Minutes with the machine are equivalent to days of real-world traffic, making it easy to reproduce the type of pounding that trucks and cars inflict on an expressway over many years. The project’s findings could influence the construction of airport runways, parking areas, or any paved surface affected by load or soil conditions.
“TxDOT—or for that matter every city and county—is constantly looking for ways to improve or lengthen road life,” Dr. Romanoschi says. “Seeing how the recycled asphalt performs will most certainly help TxDOT lengthen a road’s life and change the way the agency maintains roads.”
While Romanoschi focuses on infrastructure most of us use every day, Assistant Professor Mohammad Najafi’s interest lies with something few pay attention to: manholes. The director of the Center for Underground Infrastructure Research and Education (CUIRE) is an authority on the lowly but essential road coverings, which number more than 20 million in the United States alone.
These critical pieces of infrastructure are everywhere—on average, one exists every 400 feet. And many are getting old, often existing in severely deteriorating states that go unnoticed until they fail.
“Manholes are expected to hold up to enormous vibrations, heavy runoff and soil pressures, and wear and tear from chemical reactions,” Dr. Najafi says. “As a consequence, many of them now need extensive maintenance. It’s not cheap on taxpayers, on average costing more than $20,000 per repair job.”

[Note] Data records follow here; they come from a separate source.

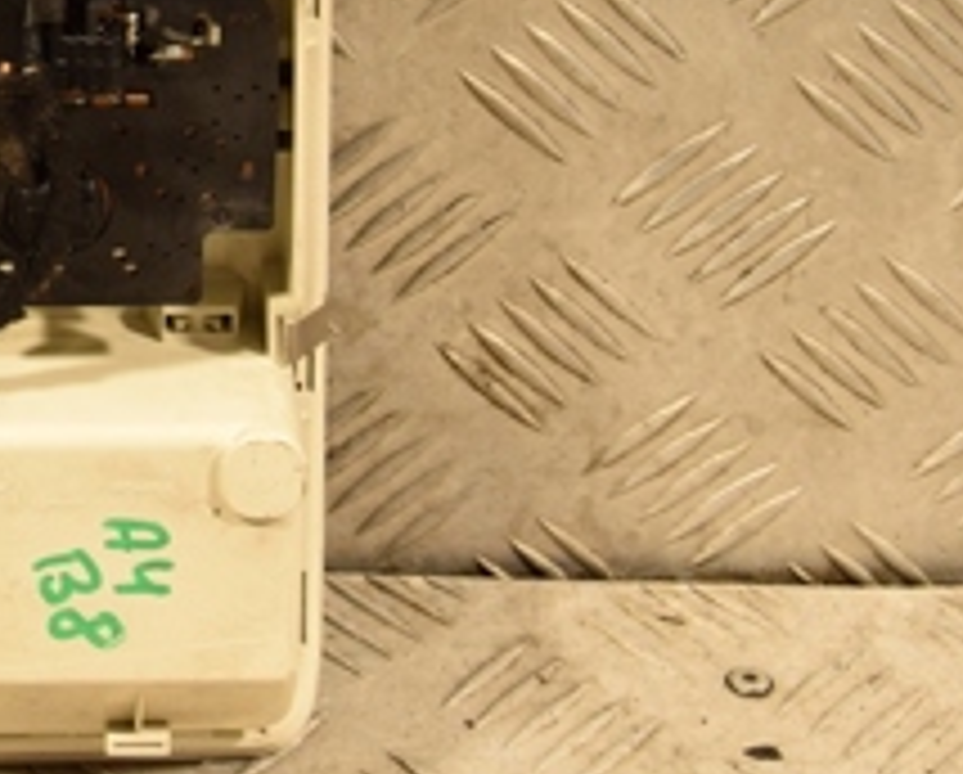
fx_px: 4797
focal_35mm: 168
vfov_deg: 9.1
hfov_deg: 11.2
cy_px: -58
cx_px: -198
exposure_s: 1/160
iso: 800
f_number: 6.3
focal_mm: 40
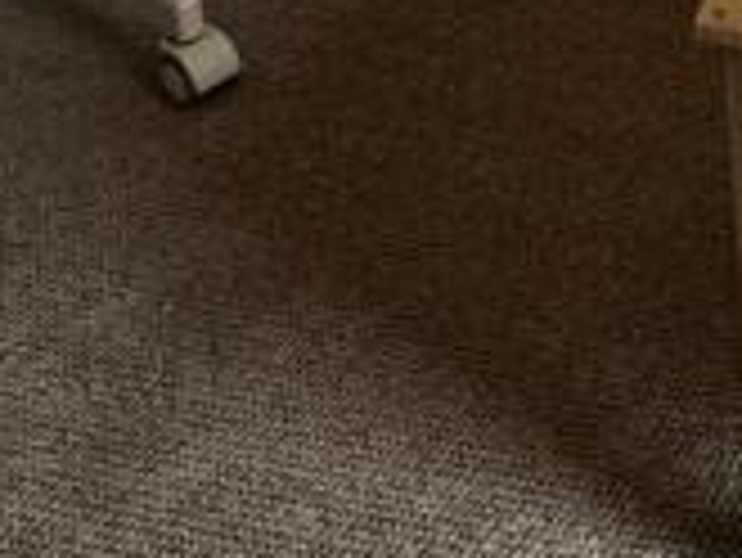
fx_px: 1866
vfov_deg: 13.4
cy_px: -706
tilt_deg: -14.1
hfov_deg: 17.0
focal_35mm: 87
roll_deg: -1.8
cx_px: 1462
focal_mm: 2.22
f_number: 2.2
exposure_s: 1/99
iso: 160
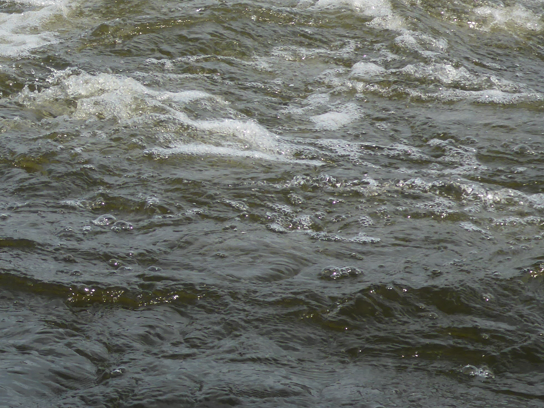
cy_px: -23
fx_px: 1619
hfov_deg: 18.3
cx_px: -66
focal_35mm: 103
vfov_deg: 14.1
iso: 100
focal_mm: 7.8
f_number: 4.3
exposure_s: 1/500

Yet according to the civil engineer, despite the staggering cost of building and maintaining manhole systems, there is little in the way of construction or maintenance guidelines. He recently received a grant from the Water Environment Research Foundation to find ways to rehabilitate manholes that don’t involve the highly expensive process of digging them out.

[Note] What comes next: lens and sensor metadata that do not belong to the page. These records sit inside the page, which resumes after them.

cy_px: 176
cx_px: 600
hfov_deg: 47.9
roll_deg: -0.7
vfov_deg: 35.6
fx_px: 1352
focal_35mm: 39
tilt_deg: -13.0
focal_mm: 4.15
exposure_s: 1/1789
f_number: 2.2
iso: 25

“Manholes are the windows to our sewer and runoff systems, but they’re frequently passed over in maintenance,” Najafi says. “They’ve received very little attention in wastewater engineering, even though inflow is a common problem that can result in sewer overflows and the overburdening of wastewater systems.”
He predicts the research will lead to techniques that can test manholes and provide insights on materials that will be both affordable and efficient in making repairs, such as spray-on composites or treated cement.
The work of Najafi, Puppala, and Romanoschi is just the beginning of UT Arlington’s commitment to infrastructure research. Grants continue to roll in. The National Cooperative Highway Research Program recently awarded $500,000 to develop instruments that examine the compaction of soil and aggregate bases (do it wrong and rutting and cracking can result). A grant from TxDOT addresses pre-paving treatment of those troublesome sulfate soils in Texas. And the Tarrant Regional Water District is funding a study on ground treatment options for subsoils to better support giant water pipe delivery infrastructure, with an aim for both greater durability and sustainability.
What these and future UT Arlington researchers discover will add significantly to our understanding of critical infrastructure issues and help guide construction and rehabilitation efforts across the country and around the world.